Esta favorabilidad no es excepcional pues a nivel mundial los ciudadanos, en situaciones de crisis, respaldan los gobiernos. El gobierno nacional y numerosos gobiernos locales, a pesar de su evidente abuso cuasi-dictatorial, hoy gozan de popularidad. Pero una vez que se supere esta situación, y recuperado el control institucional democrático y la participación de todos los actores en el sistema, podría resultar costosa. Los gobiernos tendrán que gerenciar las arcas vacías, con instituciones maltrechas, una economía damnificada e hipotecada y el aumento de la pobreza, la miseria y la hambruna.

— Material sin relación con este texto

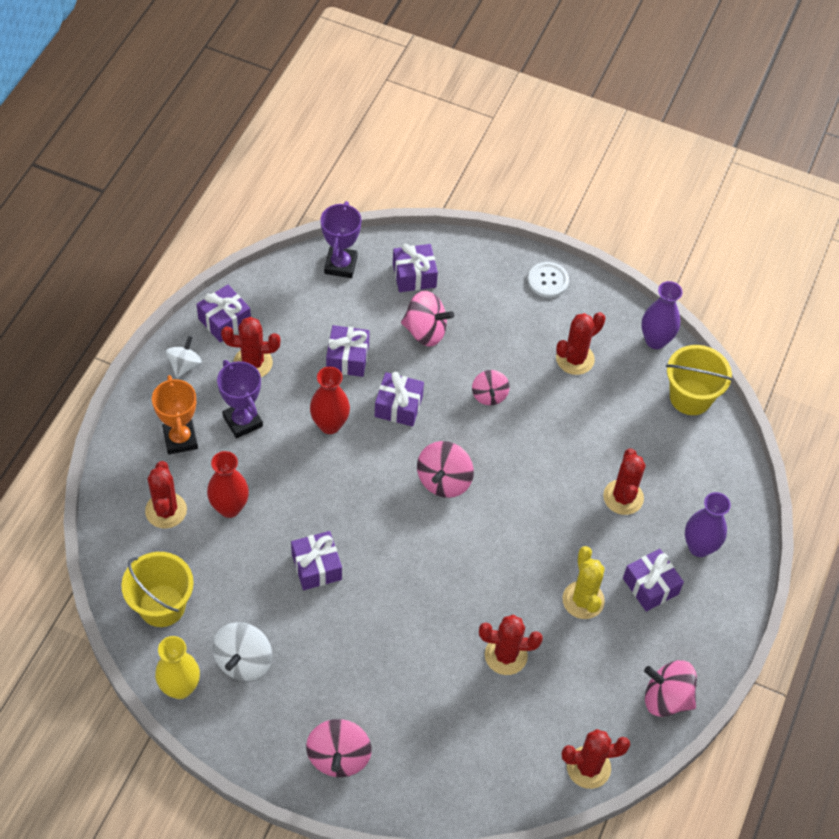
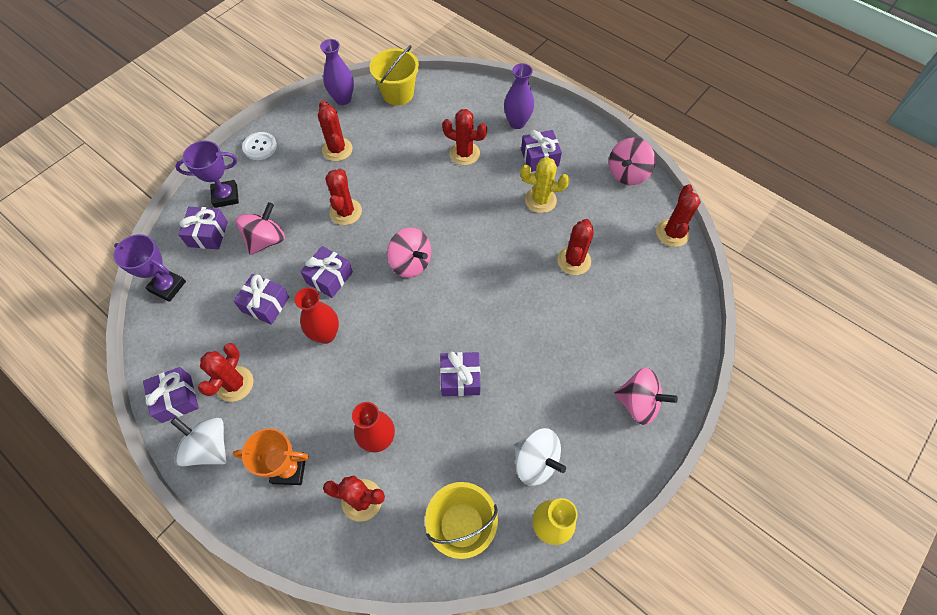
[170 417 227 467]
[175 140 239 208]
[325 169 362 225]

El retorno a la normalidad podría ser desestabilizador por el deterioro social. Algunos van a salir bien librados y serán con creces ganadores, mientras la mayoría pobre será perdedora y se hundirá aún más. Otros sectores, medios, igualmente saldrán mal librados, pues perderán lo que materialmente habían conquistado. El patrimonio de numerosos colombianos terminará engrosando las arcas del voraz y despiadado sistema financiero y pensional privado del país.

Ni los sectores mejor posicionados de las élites colombianas, ni la honestidad gubernamental, calculada, han logrado construir una sincera y eficaz fraternidad entre los colombianos y con el sector de la salud. Se perdió la oportunidad de construir la paz, que hubiese sido tan útil en este aciago momento, para mantener la democracia, superar el choque entre los gobiernos nacional y locales y alejarnos del debilitamiento del tejido social y de los sistemas de salud y educación.

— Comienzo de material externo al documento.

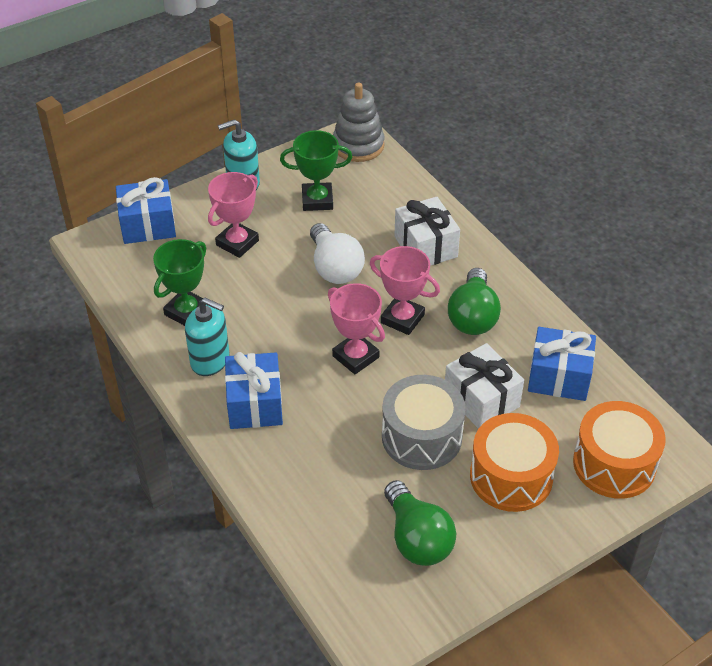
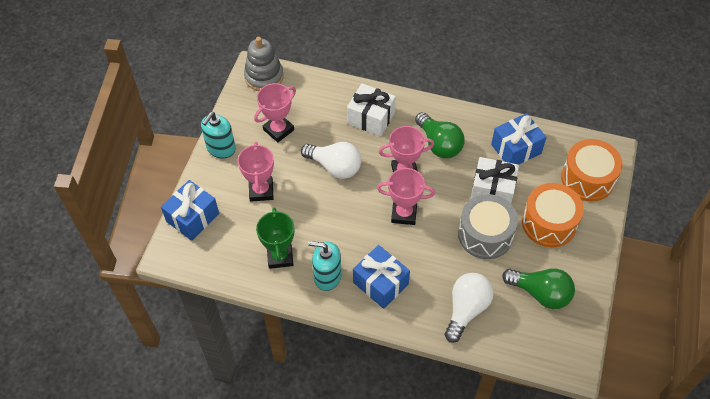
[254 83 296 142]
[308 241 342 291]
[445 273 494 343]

La arrogancia gubernamental ha dejado al descubierto la débil democracia, el aumento de desigualdades y la exclusión social de sectores desesperados por el sorpresivo y acentuado deterioro de sus condiciones de vida. El gobierno y las autoridades de policía utilizan el miedo para que los ciudadanos acepten y legitimen la coerción. Nuestros gobernantes no menguan su discurso agresivo, amenazante y retador con quienes no cumplen sus “iluminadas” órdenes y decisiones, así sean válidas. Operan por decretismo y discretismo como si fuesen enviados divinos. Desde la presidencia y las alcaldías de Bogotá y Cali, aflora la represión y la amenaza con cárcel a quienes no acatan al gobierno; y hasta el comandante de policía de Villavicencio increpa a ciudadanos, en paseos o en futbol, anunciando literalmente su “captura”, como si se tratase de delincuentes; o el médico en Bogotá que ante un bloqueo vial de ciudadanos indebidamente los provoca y acusa impunemente de terroristas.

Como siempre, pesan más las razones financieras de pocos sobre las humanas. Si la preocupación fuese la economía, los gobernantes atenderían prioritariamente el sector informal, que representa la mitad de la economía, movida por sectores medios y pobres, que poco importan.